Joubert heads up the local unit of US based Mars Incorporated, importing goods such as Wrigley's chewing gum, M&M's, Twix, Bounty and Mars Bars to SA as well as manufacturing pet food and convenience products Royco in South Africa.
"Consumers are looking for more and more deals, it's important to look at the trends responsible for consumption," Joubert told Fin24 in an interview at Mars Africa's offices in Woodmead, Sandton.
The SA unit of the global brand, established in 1994 has 2% of the market share in the chocolate market, dominated by giants such as Cadbury and Nestle.
But Joubert predicts growth ahead, with an emerging middle class able to afford premium products. Mars Africa's confectionary is aspirational in nature and seen in US movies and television shows. She also references the opportunity to penetrate the lower income market
Retailers and the manufacturing sector have been hit hard in recent years by weak consumer confidence and sluggish growth. The country dipped into recession in the first six months of 2018 and grew by just 0.8% for the year.

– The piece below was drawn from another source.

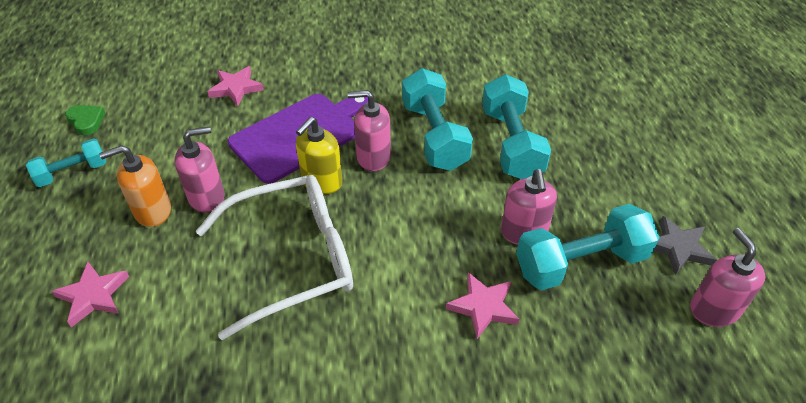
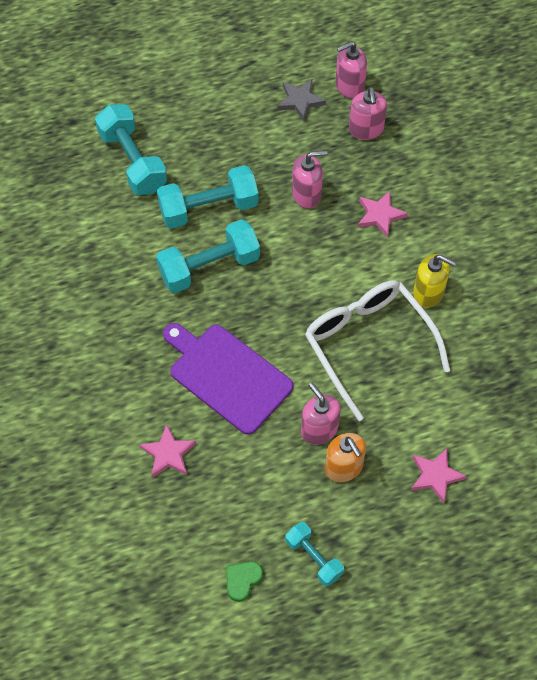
camera: 100 degrees left, 15 degrees up
(321, 182) = (282, 344): yellow soap dispenser -> yellow soap dispenser (428, 292)
(373, 157) = (245, 310): pink soap dispenser -> pink soap dispenser (366, 129)
(581, 263) = (328, 159): turquoise dumbbell -> turquoise dumbbell (133, 161)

Joubert said the fast moving consumer goods sector (FMCG) was under pressure and this was reflected in Mars Africa sales and trends.

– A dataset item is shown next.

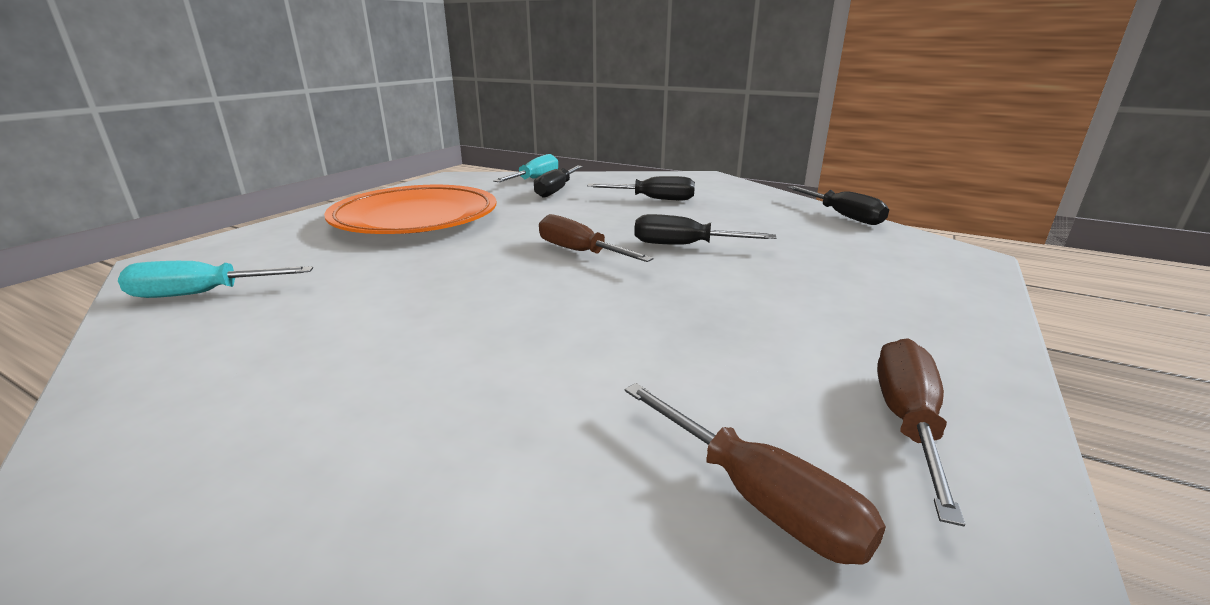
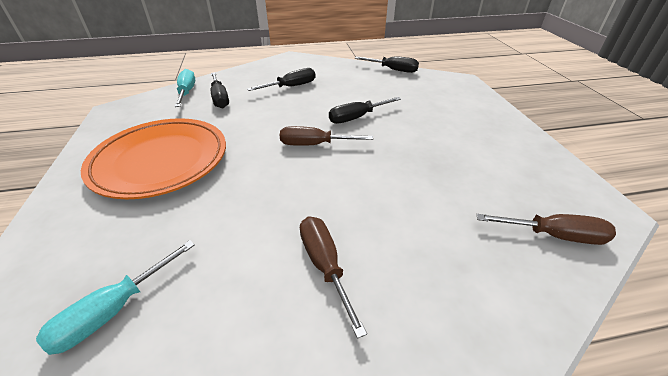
camera: 40 degrees left, 15 degrees up
(907, 422) = (544, 176): brown screwdriver -> brown screwdriver (325, 265)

There are over six million dogs and four million cats in SA, according to Mars Africa research, which represent a massive opportunity for pet food manufacturers and distributors. During tough economic times, instead of feeding pets specialised food, some consumers tend to cut back and either feed their animals human scraps or only make use of the products once a day.

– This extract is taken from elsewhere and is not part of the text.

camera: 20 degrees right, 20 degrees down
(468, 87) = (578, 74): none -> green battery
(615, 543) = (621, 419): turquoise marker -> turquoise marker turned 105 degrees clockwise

Joubert said this is where education is key in educating people about the value of combined feeding and the products available to supplement pet care in households under economic pressure.
Chewing gum is another area that the consumer goods sector requires a focused strategy with "consistency at every till point".
A great deal of research goes into consumer behaviour and Joubert says that gum is always an impulse product and never makes it to a shopping list. To ensure sales of Wrigleys gum, Mars Africa positions the product close to tills, otherwise people do not remember to buy it.
There is also the trend of younger people buying fruit flavours and customers over the age of 25, preferring mint brands.
Female succession plan
Joubert was appointed as General Manager Southern Africa for Mars Multisales Africa in November and was previously head of sales at the company. She began her career in medical equipment sales, having with a degree in Medical Technology from then Rau university, currently the University of Johannesburg.
She manages the local unit's operations of importing products from the Netherlands, Poland, Thailand and Australia as well as manufacturing plants in South Africa. Joubert also oversees the rest of Africa business with strong performance in Nigerian and Kenyan markets.
Joubert believes that for women to get ahead in the workplace, they need to be identified in a succession plan, early and this cannot be done on an ad-hoc basis as it often is with SA businesses.
The question of women business leaders has been brought to the fore again by the departure of Maria Ramos as CEO of Absa Bank at the end of February. She was the only female head of a TOP 40 listed company on the Johannesburg Stock Exchange.
Joubert said it is also important to understand women's needs in the workplace with world-life balance and parental time off.